Parameter files and parameter sets
==================================

Another goal of Curifactory is to allow effective parameterization of experiments. Where this might normally be
done with a json or yaml file, Curifactory directly uses python files for experiment parameterization/configuration.
This has a few advantages:

1. Parameters can be any python object, rather than simply a primitive type or dictionary.
2. Parameter files can reference/use other parameter files, allowing modularity and composition.
3. The resulting parameter sets that are passed into an experiment can be algorithmically generated or modified inside an
   parameter file, with the full power of the python language! An example for how this might be useful is a single
   parameter file that generates 10 very similar parameter sets for comparison, rather than having to individually define
   10 different parameter configuration files. This could allow custom gridsearches for example.

.. note::

    Throughout this documentation we use specific language to refer to different parts of parameterization:

    * **Parameter** - a single parameter is a single attribute of a parameter class.
    * **Parameter class** - a dataclass that extends curifactory's ``ExperimentParameters`` and defines the possible hyperparameters.
    * **Parameter set** - an instance of a parameter class, every stage operates on a record with a single specific parameter set.
    * **Parameter file** - a python script as defined below that creates one or more parameter sets.

The :code:`ExperimentParameters` class
--------------------------------------

As discussed on the :ref:`Getting Started` page, To define possible parameters, there should be a
class that inherits :code:`curifactory.ExperimentParameters`, and for ease of use should have the
:code:`@dataclass` decorator. Possible parameters your experiment stages can use are the attributes
within this class, and by defining default values for each one, a parameter set constructor need only
specify the parameters that differ from the defaults.

Extracted page text data
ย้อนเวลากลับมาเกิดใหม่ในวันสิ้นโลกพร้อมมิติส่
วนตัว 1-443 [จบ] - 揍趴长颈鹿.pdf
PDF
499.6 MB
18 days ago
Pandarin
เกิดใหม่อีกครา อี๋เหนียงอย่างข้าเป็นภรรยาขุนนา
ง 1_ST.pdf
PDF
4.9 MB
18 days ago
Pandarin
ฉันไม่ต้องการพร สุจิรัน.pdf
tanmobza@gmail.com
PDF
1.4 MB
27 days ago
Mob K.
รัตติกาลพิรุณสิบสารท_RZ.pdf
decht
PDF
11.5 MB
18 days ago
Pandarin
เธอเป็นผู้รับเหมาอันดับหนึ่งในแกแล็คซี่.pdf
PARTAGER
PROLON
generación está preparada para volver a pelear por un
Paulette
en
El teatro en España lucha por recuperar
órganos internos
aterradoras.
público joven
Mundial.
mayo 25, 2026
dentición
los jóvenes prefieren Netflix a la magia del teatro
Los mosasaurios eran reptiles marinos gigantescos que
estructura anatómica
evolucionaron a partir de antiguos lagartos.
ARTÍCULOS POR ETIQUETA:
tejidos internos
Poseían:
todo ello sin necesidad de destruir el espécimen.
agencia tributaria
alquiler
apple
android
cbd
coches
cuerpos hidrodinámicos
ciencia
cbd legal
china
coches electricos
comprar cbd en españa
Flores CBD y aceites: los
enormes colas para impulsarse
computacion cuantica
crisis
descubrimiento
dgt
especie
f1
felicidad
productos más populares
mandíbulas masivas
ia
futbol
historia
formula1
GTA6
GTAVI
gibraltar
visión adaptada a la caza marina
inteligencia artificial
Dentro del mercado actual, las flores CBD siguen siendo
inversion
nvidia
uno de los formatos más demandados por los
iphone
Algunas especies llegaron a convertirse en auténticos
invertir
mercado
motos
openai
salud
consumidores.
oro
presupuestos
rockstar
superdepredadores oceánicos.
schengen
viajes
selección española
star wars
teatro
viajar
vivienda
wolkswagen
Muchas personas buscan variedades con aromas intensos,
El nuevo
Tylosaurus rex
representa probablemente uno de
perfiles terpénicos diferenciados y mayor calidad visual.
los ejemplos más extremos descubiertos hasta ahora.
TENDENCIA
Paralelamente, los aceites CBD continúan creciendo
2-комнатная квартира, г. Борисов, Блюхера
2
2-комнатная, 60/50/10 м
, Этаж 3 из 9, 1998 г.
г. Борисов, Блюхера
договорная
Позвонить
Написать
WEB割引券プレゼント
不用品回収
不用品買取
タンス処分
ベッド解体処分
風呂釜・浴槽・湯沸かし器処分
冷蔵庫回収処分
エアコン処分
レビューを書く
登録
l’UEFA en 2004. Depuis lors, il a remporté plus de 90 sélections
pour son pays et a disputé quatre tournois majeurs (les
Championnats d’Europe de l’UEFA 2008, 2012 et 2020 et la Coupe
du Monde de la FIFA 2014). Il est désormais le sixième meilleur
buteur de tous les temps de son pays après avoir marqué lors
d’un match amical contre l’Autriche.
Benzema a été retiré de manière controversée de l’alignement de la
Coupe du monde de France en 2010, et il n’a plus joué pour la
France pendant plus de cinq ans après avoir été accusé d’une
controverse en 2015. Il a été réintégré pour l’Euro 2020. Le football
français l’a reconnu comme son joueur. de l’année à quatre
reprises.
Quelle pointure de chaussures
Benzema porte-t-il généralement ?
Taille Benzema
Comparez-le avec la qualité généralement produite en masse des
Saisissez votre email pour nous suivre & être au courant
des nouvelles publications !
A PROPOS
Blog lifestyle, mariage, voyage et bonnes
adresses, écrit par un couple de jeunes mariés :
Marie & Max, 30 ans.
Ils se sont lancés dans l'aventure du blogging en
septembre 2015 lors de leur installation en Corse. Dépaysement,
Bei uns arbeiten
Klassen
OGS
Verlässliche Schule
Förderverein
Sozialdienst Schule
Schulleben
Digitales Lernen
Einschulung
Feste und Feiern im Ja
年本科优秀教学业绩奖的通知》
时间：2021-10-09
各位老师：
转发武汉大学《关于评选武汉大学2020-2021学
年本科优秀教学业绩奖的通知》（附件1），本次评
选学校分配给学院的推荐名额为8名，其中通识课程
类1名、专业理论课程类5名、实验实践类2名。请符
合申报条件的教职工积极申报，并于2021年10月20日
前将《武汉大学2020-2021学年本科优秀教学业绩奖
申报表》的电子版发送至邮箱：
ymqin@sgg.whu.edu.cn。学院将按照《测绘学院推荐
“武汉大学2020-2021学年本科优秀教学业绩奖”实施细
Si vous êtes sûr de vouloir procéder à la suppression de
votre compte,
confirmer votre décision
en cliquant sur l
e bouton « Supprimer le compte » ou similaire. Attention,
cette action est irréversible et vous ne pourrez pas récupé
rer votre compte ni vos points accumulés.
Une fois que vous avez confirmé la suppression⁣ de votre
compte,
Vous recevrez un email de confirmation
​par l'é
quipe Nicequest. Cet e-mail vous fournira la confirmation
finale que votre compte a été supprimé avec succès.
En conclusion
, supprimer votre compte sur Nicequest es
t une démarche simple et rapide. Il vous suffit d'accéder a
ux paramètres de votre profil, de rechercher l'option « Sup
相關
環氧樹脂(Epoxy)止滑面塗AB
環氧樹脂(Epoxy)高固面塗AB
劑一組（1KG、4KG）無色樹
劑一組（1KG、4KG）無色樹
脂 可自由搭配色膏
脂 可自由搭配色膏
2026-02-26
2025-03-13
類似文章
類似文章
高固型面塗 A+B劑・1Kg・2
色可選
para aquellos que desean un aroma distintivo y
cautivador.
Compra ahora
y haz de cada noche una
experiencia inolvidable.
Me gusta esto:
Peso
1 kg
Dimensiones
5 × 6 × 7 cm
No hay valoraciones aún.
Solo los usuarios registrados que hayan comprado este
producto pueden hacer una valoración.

* **THINGS TO DO**
a) Answer these questions using the section on parameter files and parameter sets:
(i) Which file formats does the section say would normally be used for parameterization?
(ii) How many similar parameter sets does the example single parameter file generate?
(iii) Which decorator should the parameter class have for ease of use?
b) Carry on the section on parameter files and parameter sets, starting after its last sentence.

* **TASK ANSWERS**
a)
(i) A json or yaml file.
(ii) 10.
(iii) The `@dataclass` decorator.

b)
An example :code:`Params` class is shown below:

.. code-block:: python

    from dataclasses import dataclass, field

    from curifactory import ExperimentParameters


    @dataclass
    class Params(ExperimentParameters):
        example_param: str = ""
        example_number_of_epochs: int = 10

        # due to how dataclasses handle initialization, default lists and dictionaries need to
        # be handled with field factory from the dataclasses package.
        example_data: list[int] = field(default_factory=lambda: [1,2,3,4])


The actual parameter files (by default go in the ``params/`` folder) are then each expected to define a
``get_params()`` function, which should return a list of ``Params`` instances. A very simple example based on
the above ``Params`` class might look like:

.. code-block:: python

    from params import Params

    def get_params():
        return [Params(name='test_params', example_number_of_epochs=15)]

.. note::

    As ``Params`` is a completely user-defined class, you can technically name this class whatever you
    choose. The rest of this documentation is written under the assumption it is named ``Params``.


.. warning::

   While the parameters in your dataclass can be arbitrary types, weird issues
   can sometimes arise if you include non-serializable objects. We've run into
   problems with things like including a pytorch distributed strategy object as
   an argument, as it can end up in a weird recursive serialization loop when
   curifactory tries to get a serialized JSON string representation of the
   corresponding arguments.


Programmatic definition
-----------------------

The ``get_params()`` function can contain arbitrary code, and this is where advantages 2 and 3 listed above can be
exploited. For instance, if we wanted to define sets for testing multiple different numbers of epochs,
we could return a list of multiple ``Params`` instances, each with a different epochs number:

.. code-block:: python

    from params import Params

    def get_params():
        param_sets = []
        for i in range(5, 15):
            param_sets.append(Params(name=f"epochs_run_{i}", example_number_of_epochs=i))
        return param_sets

If we wanted to make parameter sets compositional, we can import one of the other parameter files and
reference its ``get_params()`` call in the new one:

.. code-block:: python

    from params import base, Params

    def get_params():
        param_sets = base.get_params()
        param_sets[0].name = 'modified' # assuming we know there's only one Args instance (otherwise we do this in a loop)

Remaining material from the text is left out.